Text excerpt:
Dreamland: New Places To Go
Recent Listening, June 2002

Sunshine has curtailed my listening for a while: better to get out in the garden than sit inside listening to the mournful tones of Ingram Marshall, though I was quite happy to do so [and shall be again] whilst it was rainy and cold. I know little about Marshall, although the CD Ikon and other Early Works [New World Records] shows him exploring both tape loop echo & decay, and more electronic areas of music. But they don't really hold my attention, just show where this composer started from. Better still to move on to works such as 'Fog Tropes' and 'Gradual Requiem', 'Dark Waters' and 'Evensongs', from various CDs on New Albion Records. Here, slow, tonal blocks of sound drift and collide against each other, conjuring - sorry to be so cliché - calm twilights and still waters, holiday evenings half-remembered. But the music is tougher than this might suggest, and if you are in to minimal small-/ever- changing music, often containing field recordings from the world about us, more concerned with attention to detail than big dynamics and noise, you'll enjoy this composer's work.

His latest CD, Kingdom Come [Nonesuch], seems to me to show a moving on. On the title track, Marshall combines a Croation choir with orchestra in a moving & fluid piece inspired by [or 'about' as much as these things can be 'about' anything] ethnic wars. In 'Hymnodic Delays' Marshall has been reworking historical New England songs, using electronic treatments to stunning effect. The CD finishes with 'Fog Tropes II' a mournful hooting piece of music, both an updating and a response to the original 'Fog Tropes'.

More suited to the sunshine perhaps, is Jah Wobble's The Early Years [Hertz Records], which I picked up in a sale. Subtitled 'early singles and the bedroom album' I thought I'd made a mistake until I hit the album part, where Wobble's bass suddenly comes alive and the small group actually seem to be feeding off and nurturing one another in their playful dub experiments. I wanted to like the earlier 12-inches collected here a lot more than I did, as the differing line ups - often including jazz players - looked exciting and offered the possibility of tension and dynamics. But all too often they turn out to be leaden plods through arid dub landscapes.

Other places to visit include Sonic Youth's Murray Street [Geffen], a tuneful rocky set of songs made interesting due to quirky interventions and production by new band member Jim O'Rourke. Sonic Youth will, I suspect, never again produce masterpieces like Confusion is Sex or Bad Moon Rising, but if we can put that aside these are intriguing songs from the dusty corners of New York, a New York also inhabited by Luna. On their new CD, Romantica [Jetset], they continue to explore territory mapped out by the Velvet Underground many years ago, making a music initially monotonous and similar from track to track. But careful and continued listening reveals the intricate and careful melodies, tunes and tones hidden in this work. This is drone and dirt made shimmering and light, a seductive and astonishing record.

Out on the edges of the map Pere Ubu are still heading out from EREWHON to St Arkansas [Glitterhouse], still ranting & shouting, still producing music that slithers and slides all over the place whilst analogue synths squeal and blurt behind front man Dave Thomas' excited vocals. Honesty confesses me to say I've found most of Pere Ubu's albums in the last decade very similar and unmemorable - they too, like Sonic Youth, have a past they will never recapture or aspire to again - but this is good stuff, if more of the same:, although it is a place we've been to before.

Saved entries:
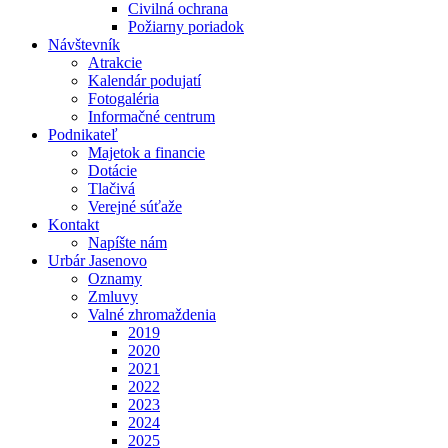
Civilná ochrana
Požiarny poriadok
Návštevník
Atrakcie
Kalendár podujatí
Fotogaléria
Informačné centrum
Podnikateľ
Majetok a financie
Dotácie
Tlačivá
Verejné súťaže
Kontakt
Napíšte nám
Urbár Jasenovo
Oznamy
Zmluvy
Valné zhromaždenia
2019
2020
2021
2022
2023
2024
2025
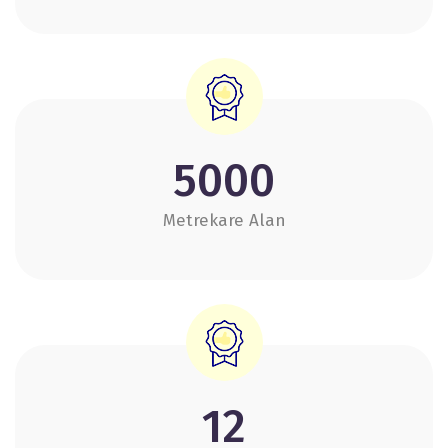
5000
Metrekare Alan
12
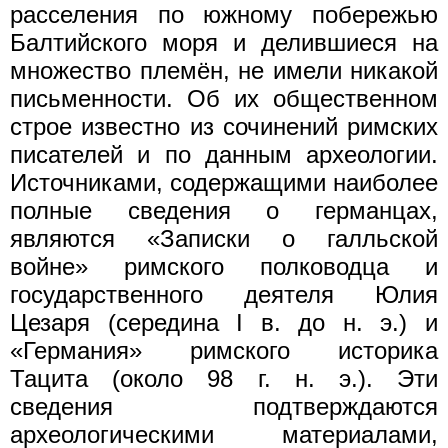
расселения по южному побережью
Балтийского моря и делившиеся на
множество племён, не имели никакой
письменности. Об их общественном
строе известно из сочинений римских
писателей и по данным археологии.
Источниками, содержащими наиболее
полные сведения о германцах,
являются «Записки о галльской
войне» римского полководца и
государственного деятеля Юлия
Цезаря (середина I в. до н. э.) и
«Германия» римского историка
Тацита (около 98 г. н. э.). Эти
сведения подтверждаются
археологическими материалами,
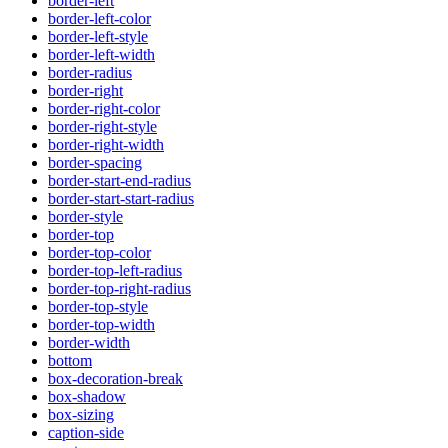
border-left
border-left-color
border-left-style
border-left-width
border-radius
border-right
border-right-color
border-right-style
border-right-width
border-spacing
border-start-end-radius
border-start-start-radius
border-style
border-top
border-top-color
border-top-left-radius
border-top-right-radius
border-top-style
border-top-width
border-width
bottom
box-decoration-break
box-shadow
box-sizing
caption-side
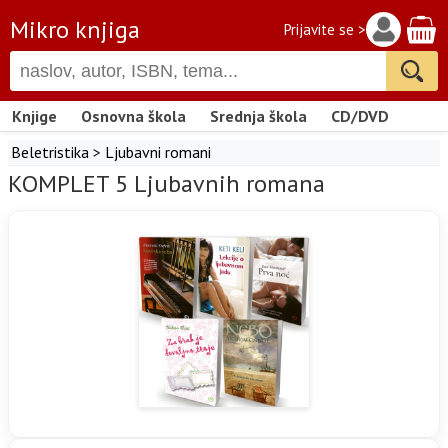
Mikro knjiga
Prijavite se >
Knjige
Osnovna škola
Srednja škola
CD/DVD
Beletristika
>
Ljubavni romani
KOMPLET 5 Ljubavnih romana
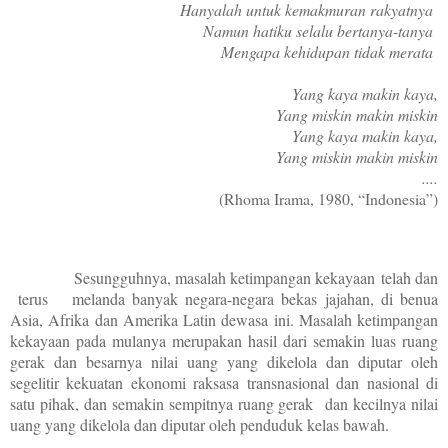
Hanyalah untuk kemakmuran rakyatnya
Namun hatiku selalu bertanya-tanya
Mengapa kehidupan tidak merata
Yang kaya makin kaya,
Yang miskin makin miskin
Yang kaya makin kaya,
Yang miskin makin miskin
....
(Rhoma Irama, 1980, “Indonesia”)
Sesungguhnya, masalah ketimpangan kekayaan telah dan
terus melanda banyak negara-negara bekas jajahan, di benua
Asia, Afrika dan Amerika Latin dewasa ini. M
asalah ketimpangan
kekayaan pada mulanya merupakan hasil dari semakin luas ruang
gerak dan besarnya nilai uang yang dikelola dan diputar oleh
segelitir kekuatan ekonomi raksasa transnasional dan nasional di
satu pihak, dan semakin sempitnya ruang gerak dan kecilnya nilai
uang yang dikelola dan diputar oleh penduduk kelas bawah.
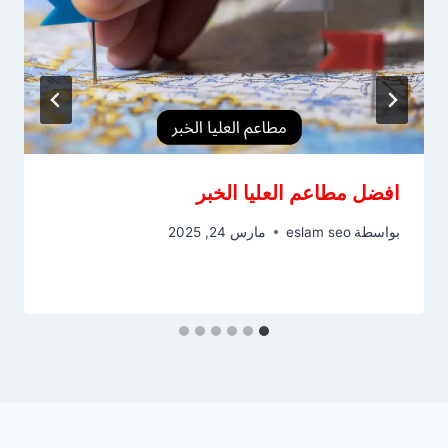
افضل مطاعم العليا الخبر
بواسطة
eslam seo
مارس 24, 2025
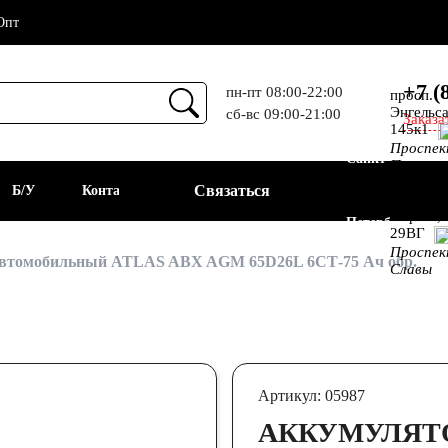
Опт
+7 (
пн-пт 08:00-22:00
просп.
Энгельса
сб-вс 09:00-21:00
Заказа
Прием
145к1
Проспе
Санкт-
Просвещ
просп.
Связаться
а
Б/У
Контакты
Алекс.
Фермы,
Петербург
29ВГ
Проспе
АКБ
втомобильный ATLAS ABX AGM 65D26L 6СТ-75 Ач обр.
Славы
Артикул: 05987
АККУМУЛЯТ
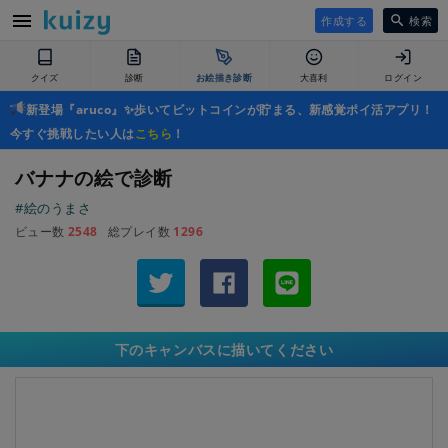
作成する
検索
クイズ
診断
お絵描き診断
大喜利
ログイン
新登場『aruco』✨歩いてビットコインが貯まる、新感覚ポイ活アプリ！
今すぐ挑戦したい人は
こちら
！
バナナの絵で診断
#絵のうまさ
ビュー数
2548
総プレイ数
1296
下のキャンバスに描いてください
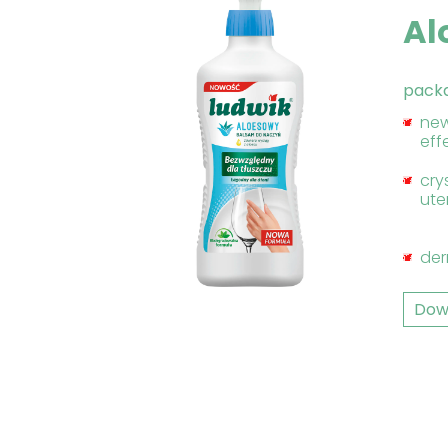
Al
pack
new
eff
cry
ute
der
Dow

* * *

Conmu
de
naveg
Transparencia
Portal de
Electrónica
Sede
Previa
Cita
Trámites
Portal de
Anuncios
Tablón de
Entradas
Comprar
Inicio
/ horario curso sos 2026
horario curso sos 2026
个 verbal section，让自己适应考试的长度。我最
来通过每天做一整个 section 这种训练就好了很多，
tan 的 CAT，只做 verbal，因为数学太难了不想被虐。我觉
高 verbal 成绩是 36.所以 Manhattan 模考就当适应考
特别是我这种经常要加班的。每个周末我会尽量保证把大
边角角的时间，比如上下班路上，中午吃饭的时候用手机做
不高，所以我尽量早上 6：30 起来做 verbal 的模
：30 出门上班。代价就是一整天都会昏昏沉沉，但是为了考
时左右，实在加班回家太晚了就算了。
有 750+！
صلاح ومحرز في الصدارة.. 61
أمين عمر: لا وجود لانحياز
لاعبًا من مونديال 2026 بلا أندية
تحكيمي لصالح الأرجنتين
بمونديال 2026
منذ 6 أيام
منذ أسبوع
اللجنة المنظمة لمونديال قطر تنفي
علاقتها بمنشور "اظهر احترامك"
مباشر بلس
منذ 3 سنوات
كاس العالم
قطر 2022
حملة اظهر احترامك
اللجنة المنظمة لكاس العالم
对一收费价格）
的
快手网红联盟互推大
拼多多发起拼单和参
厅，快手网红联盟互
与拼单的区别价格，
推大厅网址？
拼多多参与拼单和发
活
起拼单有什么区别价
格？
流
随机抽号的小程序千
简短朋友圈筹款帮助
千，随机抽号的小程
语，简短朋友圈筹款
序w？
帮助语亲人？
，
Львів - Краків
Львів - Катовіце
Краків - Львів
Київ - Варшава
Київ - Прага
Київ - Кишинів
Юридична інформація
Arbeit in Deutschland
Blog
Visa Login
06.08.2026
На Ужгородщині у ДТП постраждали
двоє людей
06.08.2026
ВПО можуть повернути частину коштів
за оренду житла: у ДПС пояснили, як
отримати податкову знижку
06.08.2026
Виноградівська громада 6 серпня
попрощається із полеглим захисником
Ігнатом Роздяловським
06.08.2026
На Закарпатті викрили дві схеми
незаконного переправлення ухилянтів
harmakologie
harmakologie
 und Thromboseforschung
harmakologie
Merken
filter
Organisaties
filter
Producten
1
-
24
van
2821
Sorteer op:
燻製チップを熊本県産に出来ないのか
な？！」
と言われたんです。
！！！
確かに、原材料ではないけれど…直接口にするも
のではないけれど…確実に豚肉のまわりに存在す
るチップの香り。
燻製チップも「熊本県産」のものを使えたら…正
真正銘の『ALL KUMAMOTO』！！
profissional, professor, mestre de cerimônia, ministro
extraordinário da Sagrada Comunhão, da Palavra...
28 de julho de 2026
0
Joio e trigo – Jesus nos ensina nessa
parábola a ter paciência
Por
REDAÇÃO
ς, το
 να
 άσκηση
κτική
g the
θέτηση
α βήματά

Exercises:
**A)** Output the part of the music review that opens with the words containing "Out on the edges" and closes with "been to before.".
**B)** Gather every line of the records that contains the string "start", matching its case exactly.

Answers for each item:
**A)**
Out on the edges of the map Pere Ubu are still heading out from EREWHON to St Arkansas [Glitterhouse], still ranting & shouting, still producing music that slithers and slides all over the place whilst analogue synths squeal and blurt behind front man Dave Thomas' excited vocals. Honesty confesses me to say I've found most of Pere Ubu's albums in the last decade very similar and unmemorable - they too, like Sonic Youth, have a past they will never recapture or aspire to again - but this is good stuff, if more of the same:, although it is a place we've been to before.

**B)**
border-start-end-radius
border-start-start-radius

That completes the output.